VoiceMeeter is Audio Mixer Application endowed with Virtual Audio Device used as Virtual I/O to mix and manage any audio sources from or to any audio devices or applications. This application can be used to mix, for example, inputs of your audio interface with music from software applications and stream it to Zoom. As such it can provide an alternative to the setup with two audio interfaces that I described above.
ASIO4ALL
ASIO4ALL is a low latency ASIO (Audio Stream Input Output) driver for Windows Audio. It is a hardware independent ASIO driver for WDM (Windows Driver Model) audio devices. It uses WDM Kernel-Streaming and sometimes even more sophisticated methods to achieve its objectives. A nice feature of ASIO4ALL is that it allows the simultaneous use of WDM (ASIO) Devices. Thus, if you have two audio interfaces, you may select one ASIO device as input for one application and use another ASIO device as output for a second application. Also this allows to connect applications together and might come handy for certain streaming applications. Below the ASIO4ALL configuration interface showing multiple audio devices including my X32.
In case you want to use multiple (ASIO) audio devices you may need to disable “Allow applications to take exclusive control of this device” in the Sound Control Panel. However, this can give strange behavior of some audio applications.
Windows Audio
Some words about Windows audio, on which I am not an expert at all.
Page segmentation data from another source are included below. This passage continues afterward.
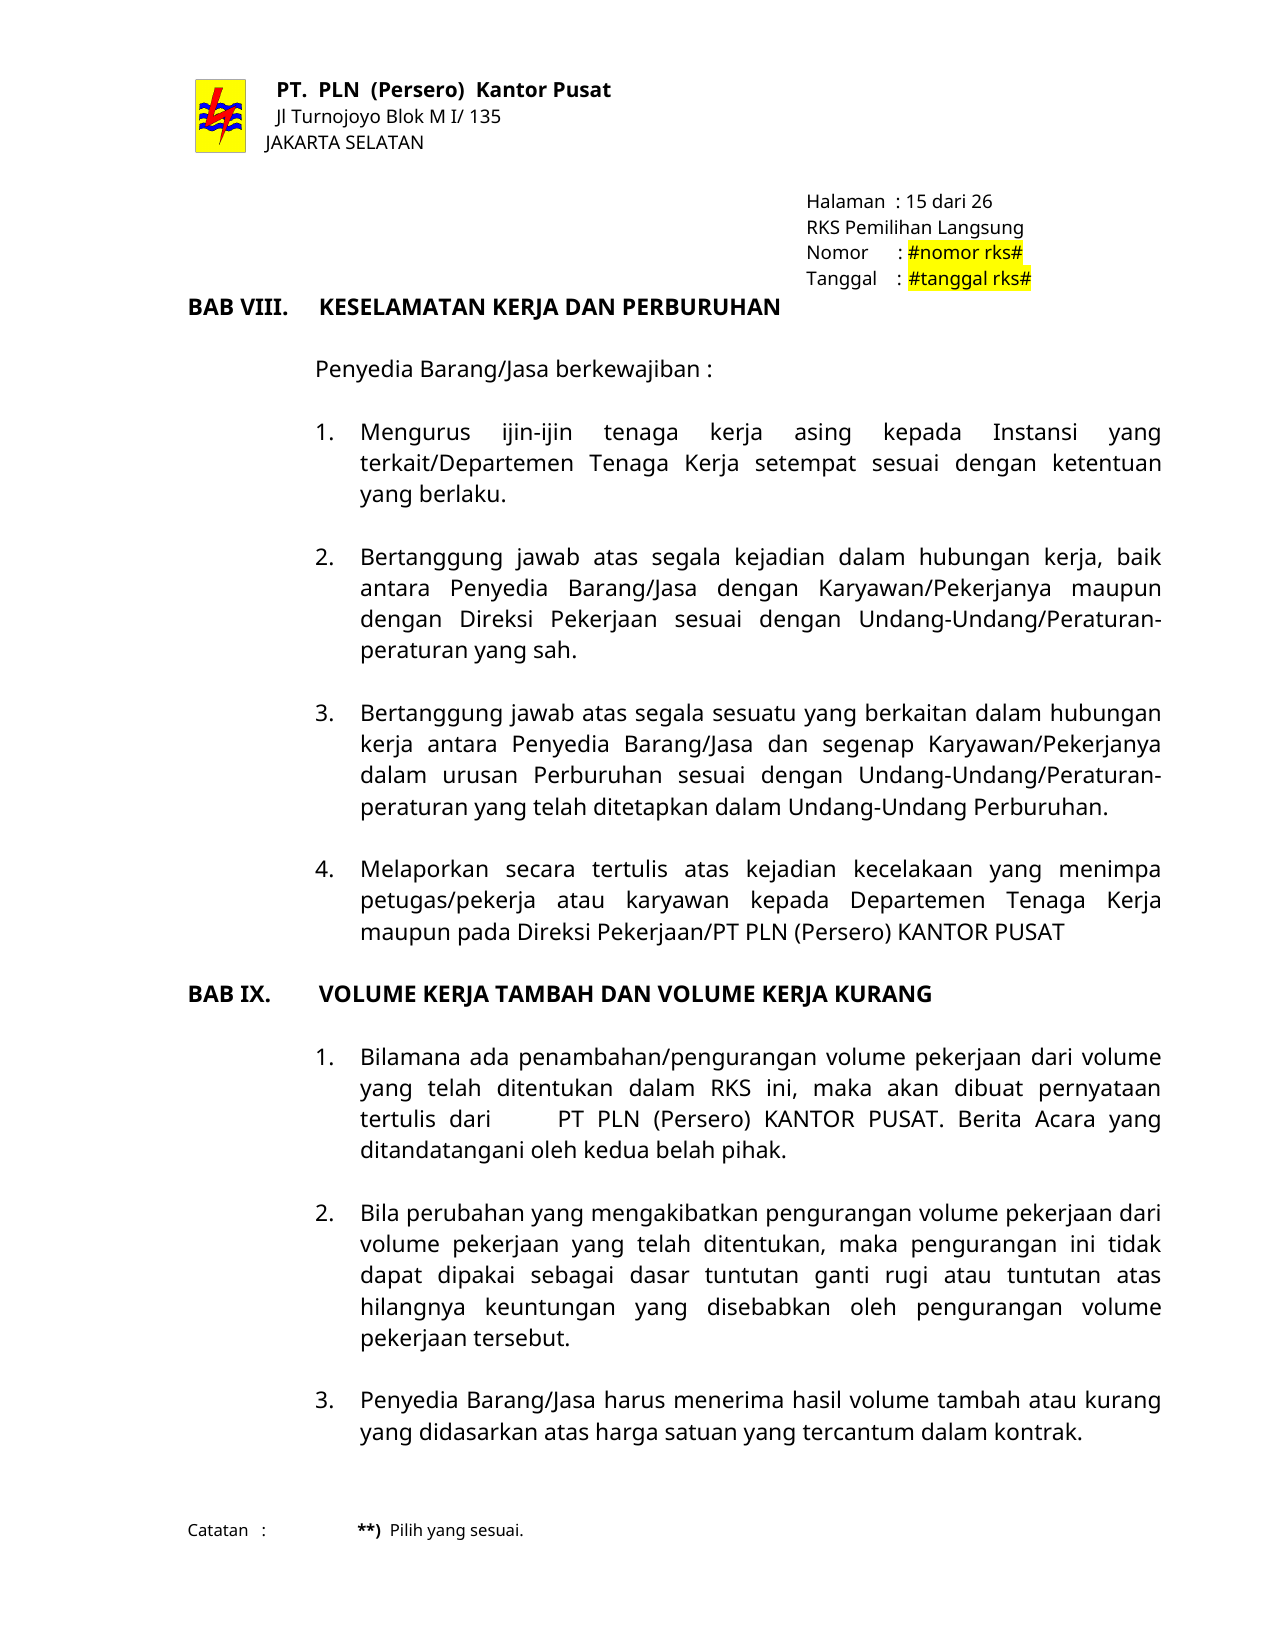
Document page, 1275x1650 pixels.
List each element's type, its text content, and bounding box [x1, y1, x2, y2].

list Melaporkan secara tertulis atas kejadian kecelakaan yang menimpa petugas/pekerja atau karyawan kepada Departemen Tenaga Kerja maupun pada Direksi Pekerjaan/PT PLN (Persero) KANTOR PUSAT [315, 853, 1162, 947]
subtitle BAB VIII. KESELAMATAN KERJA DAN PERBURUHAN [187, 291, 1162, 322]
list Mengurus ijin-ijin tenaga kerja asing kepada Instansi yang terkait/Departemen Tenaga Kerja setempat sesuai dengan ketentuan yang berlaku. [315, 416, 1162, 509]
subtitle BAB IX. VOLUME KERJA TAMBAH DAN VOLUME KERJA KURANG [187, 978, 1162, 1009]
list Bertanggung jawab atas segala sesuatu yang berkaitan dalam hubungan kerja antara Penyedia Barang/Jasa dan segenap Karyawan/Pekerjanya dalam urusan Perburuhan sesuai dengan Undang-Undang/Peraturan-peraturan yang telah ditetapkan dalam Undang-Undang Perburuhan. [315, 697, 1162, 822]
list Penyedia Barang/Jasa harus menerima hasil volume tambah atau kurang yang didasarkan atas harga satuan yang tercantum dalam kontrak. [315, 1384, 1162, 1447]
list Bila perubahan yang mengakibatkan pengurangan volume pekerjaan dari volume pekerjaan yang telah ditentukan, maka pengurangan ini tidak dapat dipakai sebagai dasar tuntutan ganti rugi atau tuntutan atas hilangnya keuntungan yang disebabkan oleh pengurangan volume pekerjaan tersebut. [315, 1197, 1162, 1353]
text Penyedia Barang/Jasa berkewajiban : [315, 353, 1162, 384]
list Bilamana ada penambahan/pengurangan volume pekerjaan dari volume yang telah ditentukan dalam RKS ini, maka akan dibuat pernyataan tertulis dari PT PLN (Persero) KANTOR PUSAT. Berita Acara yang ditandatangani oleh kedua belah pihak. [315, 1041, 1162, 1166]
picture [194, 78, 247, 154]
list Bertanggung jawab atas segala kejadian dalam hubungan kerja, baik antara Penyedia Barang/Jasa dengan Karyawan/Pekerjanya maupun dengan Direksi Pekerjaan sesuai dengan Undang-Undang/Peraturan-peraturan yang sah. [315, 541, 1162, 666]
MME (Microsoft Multimedia Environment), WDM (Windows Driver Model) and WASAPI (Windows Audio Session API ) are Windows drivers. MME is often the default selection since it is supported by most Windows OSs (MME was released in 1991). If you select any of these types your audio is passed to the OS which then hands it on to the interface. Between DirectSound and WASAPI there is not a big difference, as DirectSound is basically just a DirectX-related Interface to the Windows Audio Session API (WASAPI) underneath. WASAPI features the lowest latency of all (by design) and therefore should be preferred for recording (especially when it comes to multi-track).
ASIO (Audio Stream Input/Output) works differently as it allows the application (e.g., DAW) to communicate directly with the hardware interface, without the OS as intermediary. This can give excellent low latency performance but it also explains why they tend not to be multi-client: the idea is that the application completely takes over the interface, which means only one app at a time. Note that ASIO4ALL solves this issue.
The difference between WDM-KS and WASAPI is that the former has a lower-level interface for enumerating and configuring devices. But when it comes to the audio buffers themselves, both should provide direct access to hardware memory (if applicable).
ASIO, WASAPI Exclusive, and WDM-KS are all bit-perfect as far as a typical software stack is concerned, so there shouldn’t be any difference between them. MME, DirectSound and WASAPI Shared do not provide bit-perfect guarantees.